4 Takeaways From Using a Human-Centered Design Approach to Create Company Culture
Examples and Guides From Plum Organics’ Approach to Product, Innovation — and the Workplace
A pioneer in healthy food for babies and toddlers, Plum Organics reimagined the options available for parents to feed their children. As parents themselves, the co-founders were committed to “nutritional intelligence” — the idea that early exposure to a wide variety of colorful and flavorful foods helps little ones to develop an appreciation for healthy foods later on.
B Corp Plum Organics, a pioneer in healthy food for babies in toddlers, was founded 10 years ago, and grew to be acquired by Campbell Soup Company in 2013. Through its growth, the company’s focus on community and the environment hasn’t wavered — this year, Plum Organics earned a place on B Lab’s 2017 Best for the Environment list.
Plum has been intentional in its approach to creating a culture that keeps values front and center, honors each employee bringing their full selves to the workplace, and allows space for the company to innovate and grow from the inside out. The culture of the company — a culture that values sustainability, community and the well-being of the next generations — has itself been innovated, following the same methods and principles Plum uses to create new product lines and flavors. Facing the internal challenges that come with scale and acquisition — keeping values aligned across multiple locations, preserving the core pieces of the company’s culture that make it special while giving it room to evolve, committing resources to all stakeholders — were important to the company in its definition of “success.”

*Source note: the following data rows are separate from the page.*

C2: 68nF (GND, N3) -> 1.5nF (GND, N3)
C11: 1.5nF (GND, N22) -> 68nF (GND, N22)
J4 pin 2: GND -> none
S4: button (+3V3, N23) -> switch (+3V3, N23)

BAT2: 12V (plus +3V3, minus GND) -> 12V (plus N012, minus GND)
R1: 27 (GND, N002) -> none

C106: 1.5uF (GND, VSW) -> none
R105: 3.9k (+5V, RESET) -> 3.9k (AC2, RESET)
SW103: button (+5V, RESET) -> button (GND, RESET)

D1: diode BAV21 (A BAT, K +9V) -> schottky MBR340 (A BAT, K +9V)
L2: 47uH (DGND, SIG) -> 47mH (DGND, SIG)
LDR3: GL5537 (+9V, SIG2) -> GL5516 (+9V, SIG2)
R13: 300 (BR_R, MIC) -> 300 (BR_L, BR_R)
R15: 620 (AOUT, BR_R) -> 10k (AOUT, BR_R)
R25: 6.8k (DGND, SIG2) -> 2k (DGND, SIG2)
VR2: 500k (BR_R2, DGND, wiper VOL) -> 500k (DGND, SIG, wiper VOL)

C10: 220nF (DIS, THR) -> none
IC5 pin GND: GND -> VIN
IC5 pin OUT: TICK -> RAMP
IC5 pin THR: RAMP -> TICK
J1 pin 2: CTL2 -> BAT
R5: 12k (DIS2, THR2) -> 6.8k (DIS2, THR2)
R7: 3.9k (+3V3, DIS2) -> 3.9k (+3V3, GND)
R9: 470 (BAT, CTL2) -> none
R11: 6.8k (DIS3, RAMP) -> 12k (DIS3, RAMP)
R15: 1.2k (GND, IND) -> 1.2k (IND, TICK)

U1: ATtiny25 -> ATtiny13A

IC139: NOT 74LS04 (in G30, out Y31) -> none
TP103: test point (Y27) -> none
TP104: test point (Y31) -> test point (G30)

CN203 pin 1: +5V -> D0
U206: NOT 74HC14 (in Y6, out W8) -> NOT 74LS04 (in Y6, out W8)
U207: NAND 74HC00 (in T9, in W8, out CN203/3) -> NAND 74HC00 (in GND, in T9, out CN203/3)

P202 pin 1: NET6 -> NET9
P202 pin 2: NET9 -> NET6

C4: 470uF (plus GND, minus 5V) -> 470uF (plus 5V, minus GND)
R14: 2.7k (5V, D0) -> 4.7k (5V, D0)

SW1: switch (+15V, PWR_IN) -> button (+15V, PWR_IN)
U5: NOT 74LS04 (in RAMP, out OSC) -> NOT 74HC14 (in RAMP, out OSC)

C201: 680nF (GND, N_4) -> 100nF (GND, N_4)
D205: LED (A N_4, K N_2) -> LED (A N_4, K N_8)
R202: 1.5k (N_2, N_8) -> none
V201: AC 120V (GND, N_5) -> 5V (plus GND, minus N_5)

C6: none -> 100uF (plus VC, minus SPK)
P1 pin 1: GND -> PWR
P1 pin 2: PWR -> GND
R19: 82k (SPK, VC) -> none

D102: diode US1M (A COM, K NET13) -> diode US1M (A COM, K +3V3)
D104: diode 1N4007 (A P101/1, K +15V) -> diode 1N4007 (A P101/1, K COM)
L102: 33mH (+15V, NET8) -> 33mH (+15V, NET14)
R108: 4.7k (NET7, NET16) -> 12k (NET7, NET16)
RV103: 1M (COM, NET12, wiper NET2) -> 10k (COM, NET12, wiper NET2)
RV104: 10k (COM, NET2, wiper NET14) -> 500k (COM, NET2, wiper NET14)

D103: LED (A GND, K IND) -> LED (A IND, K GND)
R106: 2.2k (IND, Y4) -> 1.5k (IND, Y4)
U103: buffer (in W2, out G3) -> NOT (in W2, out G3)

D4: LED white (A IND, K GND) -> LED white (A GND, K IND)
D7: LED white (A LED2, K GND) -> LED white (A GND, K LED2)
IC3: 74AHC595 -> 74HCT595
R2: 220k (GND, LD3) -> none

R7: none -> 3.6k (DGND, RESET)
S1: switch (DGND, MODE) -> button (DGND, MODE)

In September 2015, co-founder Neil Grimmer asked Plum’s HR and Insights teams to use the company’s Human Centered Design (HCD) process to identify how unique elements of the culture make Plum Organics a great place to work. Plum describes its HCD process as “a method of innovation originating from IDEO and Stanford’s d.school that brings human needs and behaviors into the heart of the design process. The research process focuses on an extensive, empathy-based approach to users, experts, environments and the collaboration of a multidisciplinary project team. It necessitates an experimental mindset as teams engage in rapid ideation and prototyping that deliver products, systems, services or environments that are radically humanistic.”
The result of Grimmer’s request: a nine-month “Workplace of Our Future” project that resulted in a full report, available for other companies looking to follow suit and find ways to incorporate guidelines for growth that keeps flexibility.
4 Key Takeaways: Create an Inclusive Definition of Your Team and Culture
Plum interviewed more than 75 percent of its team with simple questions to learn things like: Who is the ‘work’ you? Who is the ‘home’ you? How do you cultivate well-being for yourself?’” The employees’ responses were illuminating, and helped set a path for the company to make improvements and start moving toward an environment that more fully welcomes its employees to participate in the company’s culture creation.
Below are the four leading takeaways from the process:
1. Make your company’s culture a strategic priority. It should be above your products and services. The people come first and we all know that happy employees help the bottom line. Use your entire company to create and define your culture. Don’t leave it up to the leadership team to define what the culture should be, especially if it’s one you want your employees to wholeheartedly accept and embrace.
2. Care for the whole individual well-being of your employee — your employee is a person with a family, a story, etc. and that must be recognized and nourished. Respect that life happens. Empower your team to share and get personal.
3. Assume goodwill, always. Don’t lead with cynicism and assume that once you open Pandora’s Box that something bad is inside.
4. Hire for values and live into them every day. If your company has a mission, make sure that your employees understand it and can live the behaviors every day. It starts at the recruitment process.